- **EXERCISE AIM**
Check the listing that follows and work out how many lines include "ufldl". The reply is that number alone.

◆ ◆ ◆ ◆ ◆ ◆ ◆

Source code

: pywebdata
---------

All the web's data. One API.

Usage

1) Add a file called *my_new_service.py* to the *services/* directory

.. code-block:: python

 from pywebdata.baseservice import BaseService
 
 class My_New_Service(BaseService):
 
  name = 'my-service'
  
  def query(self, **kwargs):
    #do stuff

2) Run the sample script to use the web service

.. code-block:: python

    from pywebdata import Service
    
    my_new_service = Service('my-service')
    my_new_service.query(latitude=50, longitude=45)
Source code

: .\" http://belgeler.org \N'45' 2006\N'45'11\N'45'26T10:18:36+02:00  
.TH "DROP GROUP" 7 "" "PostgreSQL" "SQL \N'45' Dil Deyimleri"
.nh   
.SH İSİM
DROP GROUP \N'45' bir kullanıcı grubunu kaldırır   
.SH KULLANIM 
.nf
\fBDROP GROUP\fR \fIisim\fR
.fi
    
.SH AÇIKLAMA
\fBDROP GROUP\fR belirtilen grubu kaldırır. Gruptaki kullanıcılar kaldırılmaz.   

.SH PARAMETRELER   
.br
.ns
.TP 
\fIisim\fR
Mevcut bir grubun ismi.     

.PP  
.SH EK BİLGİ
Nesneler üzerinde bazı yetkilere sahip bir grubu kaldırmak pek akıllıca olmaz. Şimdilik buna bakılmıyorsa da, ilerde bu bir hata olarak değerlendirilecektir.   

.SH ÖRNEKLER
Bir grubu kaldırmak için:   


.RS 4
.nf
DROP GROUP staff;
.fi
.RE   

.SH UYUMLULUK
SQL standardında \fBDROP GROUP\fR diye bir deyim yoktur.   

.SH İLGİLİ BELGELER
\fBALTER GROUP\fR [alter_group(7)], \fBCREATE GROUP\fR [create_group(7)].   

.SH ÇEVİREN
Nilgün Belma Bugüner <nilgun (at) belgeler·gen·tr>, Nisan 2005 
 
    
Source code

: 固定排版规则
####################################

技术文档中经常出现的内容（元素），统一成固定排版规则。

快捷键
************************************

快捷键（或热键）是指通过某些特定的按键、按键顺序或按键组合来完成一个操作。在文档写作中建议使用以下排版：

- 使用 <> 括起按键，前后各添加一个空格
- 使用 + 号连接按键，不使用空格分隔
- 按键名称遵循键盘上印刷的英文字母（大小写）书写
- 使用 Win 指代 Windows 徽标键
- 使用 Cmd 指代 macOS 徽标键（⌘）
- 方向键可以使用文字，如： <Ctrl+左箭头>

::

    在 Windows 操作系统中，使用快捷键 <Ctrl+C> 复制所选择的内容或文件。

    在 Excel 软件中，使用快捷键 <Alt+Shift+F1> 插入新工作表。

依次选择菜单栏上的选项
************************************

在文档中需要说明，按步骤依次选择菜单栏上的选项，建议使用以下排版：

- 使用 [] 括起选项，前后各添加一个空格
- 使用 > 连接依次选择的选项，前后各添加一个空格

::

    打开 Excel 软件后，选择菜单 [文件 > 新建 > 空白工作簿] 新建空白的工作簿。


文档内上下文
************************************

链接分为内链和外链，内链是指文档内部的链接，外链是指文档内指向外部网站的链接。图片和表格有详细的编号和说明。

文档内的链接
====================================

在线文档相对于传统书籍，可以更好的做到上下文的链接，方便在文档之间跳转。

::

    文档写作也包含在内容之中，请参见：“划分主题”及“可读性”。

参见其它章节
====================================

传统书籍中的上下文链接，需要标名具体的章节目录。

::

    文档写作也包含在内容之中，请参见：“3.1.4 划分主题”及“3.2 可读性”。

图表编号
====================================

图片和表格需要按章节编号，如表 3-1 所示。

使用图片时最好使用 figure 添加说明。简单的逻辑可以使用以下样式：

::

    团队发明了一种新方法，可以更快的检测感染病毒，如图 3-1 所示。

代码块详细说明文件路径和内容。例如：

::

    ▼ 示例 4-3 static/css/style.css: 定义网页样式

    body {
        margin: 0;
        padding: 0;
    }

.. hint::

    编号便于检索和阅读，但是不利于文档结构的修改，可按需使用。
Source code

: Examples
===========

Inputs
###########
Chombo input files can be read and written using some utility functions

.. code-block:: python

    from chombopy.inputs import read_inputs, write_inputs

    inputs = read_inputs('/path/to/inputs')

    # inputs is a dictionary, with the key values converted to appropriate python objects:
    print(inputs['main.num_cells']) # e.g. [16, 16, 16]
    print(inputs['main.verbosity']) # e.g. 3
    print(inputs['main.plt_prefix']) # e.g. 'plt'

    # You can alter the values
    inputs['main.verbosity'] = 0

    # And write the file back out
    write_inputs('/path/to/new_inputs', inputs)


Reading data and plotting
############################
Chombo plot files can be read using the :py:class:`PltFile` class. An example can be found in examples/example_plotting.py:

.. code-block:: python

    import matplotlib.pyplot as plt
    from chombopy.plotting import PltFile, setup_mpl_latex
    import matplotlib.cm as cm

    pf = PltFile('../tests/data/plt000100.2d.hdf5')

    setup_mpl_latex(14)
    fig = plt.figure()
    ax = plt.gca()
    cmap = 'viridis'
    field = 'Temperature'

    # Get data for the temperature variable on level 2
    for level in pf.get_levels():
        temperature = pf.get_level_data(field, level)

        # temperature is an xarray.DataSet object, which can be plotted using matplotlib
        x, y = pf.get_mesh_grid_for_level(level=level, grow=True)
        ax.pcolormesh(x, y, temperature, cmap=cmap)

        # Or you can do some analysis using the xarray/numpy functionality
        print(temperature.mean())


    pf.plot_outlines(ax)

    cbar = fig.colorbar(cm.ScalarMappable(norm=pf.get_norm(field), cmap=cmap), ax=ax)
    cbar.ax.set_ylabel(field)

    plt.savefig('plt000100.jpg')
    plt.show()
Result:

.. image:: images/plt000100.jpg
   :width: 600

◆ ◆ ◆ ◆ ◆ ◆ ◆

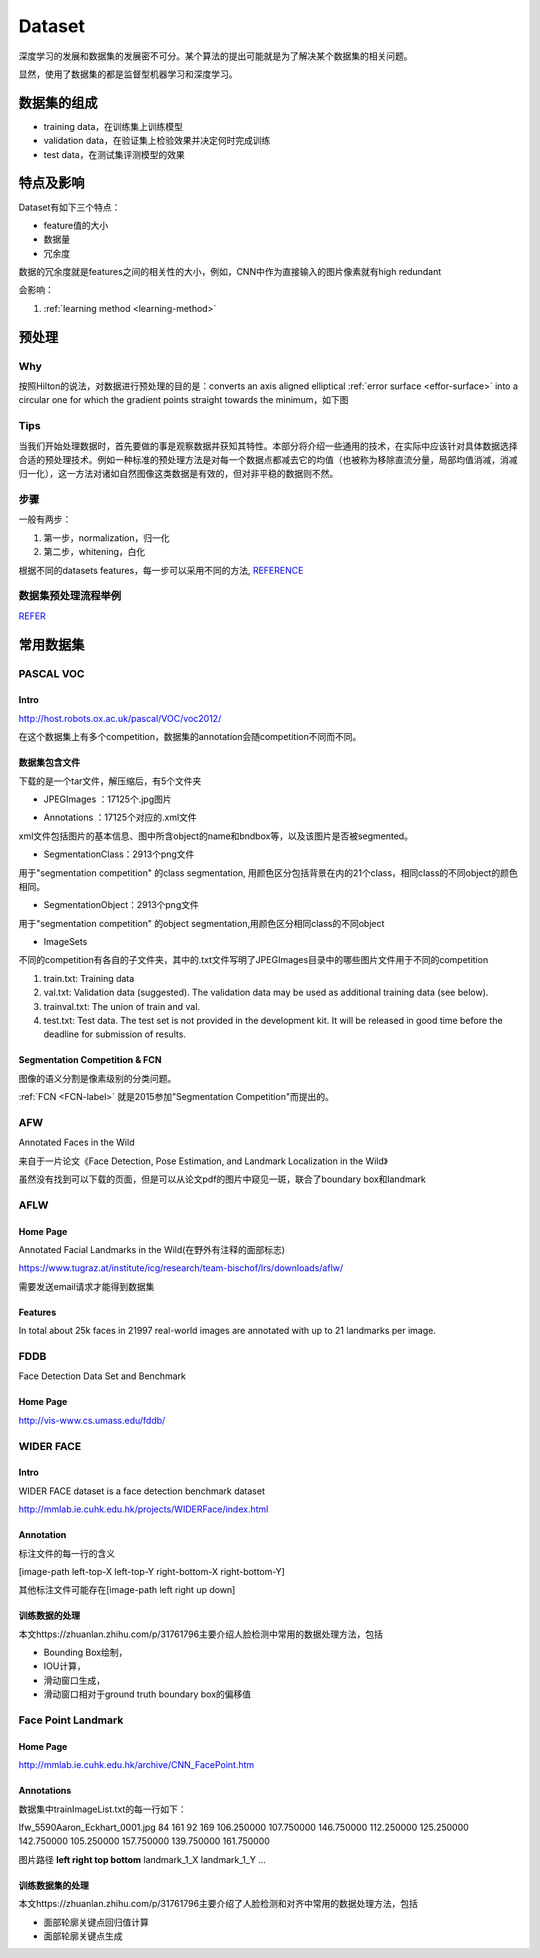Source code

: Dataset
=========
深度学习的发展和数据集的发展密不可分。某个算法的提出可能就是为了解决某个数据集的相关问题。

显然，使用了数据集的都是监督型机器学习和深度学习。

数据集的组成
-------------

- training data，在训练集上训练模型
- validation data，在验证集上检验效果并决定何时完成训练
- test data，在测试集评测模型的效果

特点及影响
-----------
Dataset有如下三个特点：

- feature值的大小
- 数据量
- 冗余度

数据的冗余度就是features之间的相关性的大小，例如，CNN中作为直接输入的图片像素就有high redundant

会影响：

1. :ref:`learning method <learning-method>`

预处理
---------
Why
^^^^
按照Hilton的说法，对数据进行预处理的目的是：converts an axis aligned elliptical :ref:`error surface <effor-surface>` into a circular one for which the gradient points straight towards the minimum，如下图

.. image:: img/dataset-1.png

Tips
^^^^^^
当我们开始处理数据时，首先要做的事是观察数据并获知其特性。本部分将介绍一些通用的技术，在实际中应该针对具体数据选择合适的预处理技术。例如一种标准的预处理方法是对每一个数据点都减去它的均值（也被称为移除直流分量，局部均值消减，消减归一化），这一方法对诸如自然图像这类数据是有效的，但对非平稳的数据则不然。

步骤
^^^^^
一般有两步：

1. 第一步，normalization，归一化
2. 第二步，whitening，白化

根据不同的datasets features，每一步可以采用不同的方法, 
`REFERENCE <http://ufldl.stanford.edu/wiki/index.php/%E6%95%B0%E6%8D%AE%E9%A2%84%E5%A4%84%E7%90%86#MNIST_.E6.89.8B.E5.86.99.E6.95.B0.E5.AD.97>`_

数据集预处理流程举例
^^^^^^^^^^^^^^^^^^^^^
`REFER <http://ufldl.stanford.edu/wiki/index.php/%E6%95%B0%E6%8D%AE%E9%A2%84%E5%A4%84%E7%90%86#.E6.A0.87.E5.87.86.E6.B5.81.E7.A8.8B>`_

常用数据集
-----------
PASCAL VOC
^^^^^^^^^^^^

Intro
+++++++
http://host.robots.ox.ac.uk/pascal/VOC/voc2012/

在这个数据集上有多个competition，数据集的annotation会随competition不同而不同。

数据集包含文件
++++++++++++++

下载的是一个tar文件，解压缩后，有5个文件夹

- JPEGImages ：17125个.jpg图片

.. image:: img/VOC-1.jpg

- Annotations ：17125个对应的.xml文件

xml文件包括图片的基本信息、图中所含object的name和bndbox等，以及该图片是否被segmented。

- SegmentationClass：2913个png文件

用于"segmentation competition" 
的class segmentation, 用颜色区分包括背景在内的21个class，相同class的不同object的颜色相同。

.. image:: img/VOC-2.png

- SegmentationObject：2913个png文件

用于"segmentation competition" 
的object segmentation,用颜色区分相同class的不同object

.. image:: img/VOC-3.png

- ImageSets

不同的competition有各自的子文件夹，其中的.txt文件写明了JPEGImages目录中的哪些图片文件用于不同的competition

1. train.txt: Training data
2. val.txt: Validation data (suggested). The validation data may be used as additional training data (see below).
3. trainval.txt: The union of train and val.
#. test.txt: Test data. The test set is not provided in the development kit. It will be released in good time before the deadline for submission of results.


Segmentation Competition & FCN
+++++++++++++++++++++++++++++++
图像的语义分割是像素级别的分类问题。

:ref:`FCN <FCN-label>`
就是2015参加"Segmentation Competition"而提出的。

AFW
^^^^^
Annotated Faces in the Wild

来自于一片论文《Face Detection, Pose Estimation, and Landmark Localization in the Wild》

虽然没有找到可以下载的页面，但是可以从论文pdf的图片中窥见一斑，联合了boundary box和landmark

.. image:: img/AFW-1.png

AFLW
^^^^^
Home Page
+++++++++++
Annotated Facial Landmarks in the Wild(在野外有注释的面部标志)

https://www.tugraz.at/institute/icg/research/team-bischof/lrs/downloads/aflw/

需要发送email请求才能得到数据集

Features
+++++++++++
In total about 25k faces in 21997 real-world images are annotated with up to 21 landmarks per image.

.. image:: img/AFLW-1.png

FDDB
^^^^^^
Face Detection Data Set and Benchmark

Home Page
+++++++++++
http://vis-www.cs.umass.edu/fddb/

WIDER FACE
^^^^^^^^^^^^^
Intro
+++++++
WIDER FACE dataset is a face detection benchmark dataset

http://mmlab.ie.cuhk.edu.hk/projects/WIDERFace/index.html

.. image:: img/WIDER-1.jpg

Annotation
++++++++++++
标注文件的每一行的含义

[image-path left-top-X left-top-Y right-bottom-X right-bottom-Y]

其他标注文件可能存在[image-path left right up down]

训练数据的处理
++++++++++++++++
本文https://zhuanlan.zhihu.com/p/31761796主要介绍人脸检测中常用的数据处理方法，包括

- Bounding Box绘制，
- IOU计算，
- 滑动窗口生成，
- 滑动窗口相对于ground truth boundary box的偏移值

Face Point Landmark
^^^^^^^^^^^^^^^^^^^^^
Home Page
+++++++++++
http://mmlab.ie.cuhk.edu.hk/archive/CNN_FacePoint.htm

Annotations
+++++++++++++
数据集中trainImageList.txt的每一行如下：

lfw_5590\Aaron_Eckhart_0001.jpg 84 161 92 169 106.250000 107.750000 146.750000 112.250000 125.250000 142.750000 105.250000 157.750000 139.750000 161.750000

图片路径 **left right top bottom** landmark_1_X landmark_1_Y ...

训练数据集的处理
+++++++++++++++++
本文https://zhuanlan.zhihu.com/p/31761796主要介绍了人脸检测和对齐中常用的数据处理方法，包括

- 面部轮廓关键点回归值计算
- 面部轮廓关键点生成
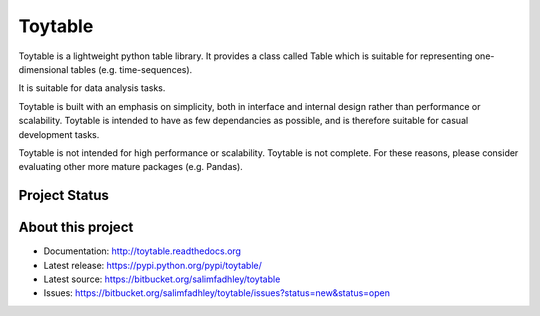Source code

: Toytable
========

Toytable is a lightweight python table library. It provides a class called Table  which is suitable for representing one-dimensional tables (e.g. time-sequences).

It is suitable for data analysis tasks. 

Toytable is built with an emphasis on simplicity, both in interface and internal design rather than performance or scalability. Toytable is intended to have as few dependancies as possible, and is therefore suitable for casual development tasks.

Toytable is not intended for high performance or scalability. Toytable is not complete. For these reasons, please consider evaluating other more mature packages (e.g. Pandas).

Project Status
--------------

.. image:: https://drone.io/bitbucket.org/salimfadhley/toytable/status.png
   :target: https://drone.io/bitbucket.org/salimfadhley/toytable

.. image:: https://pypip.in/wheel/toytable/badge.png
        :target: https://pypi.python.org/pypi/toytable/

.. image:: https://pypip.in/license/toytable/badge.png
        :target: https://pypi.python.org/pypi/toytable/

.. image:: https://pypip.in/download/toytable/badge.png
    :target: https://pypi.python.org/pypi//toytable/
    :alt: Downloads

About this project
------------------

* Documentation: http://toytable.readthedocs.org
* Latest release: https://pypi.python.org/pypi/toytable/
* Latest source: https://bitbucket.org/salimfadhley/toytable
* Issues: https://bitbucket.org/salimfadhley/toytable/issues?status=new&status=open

◆ ◆ ◆ ◆ ◆ ◆ ◆

- **ANSWER TO THIS TASK**
2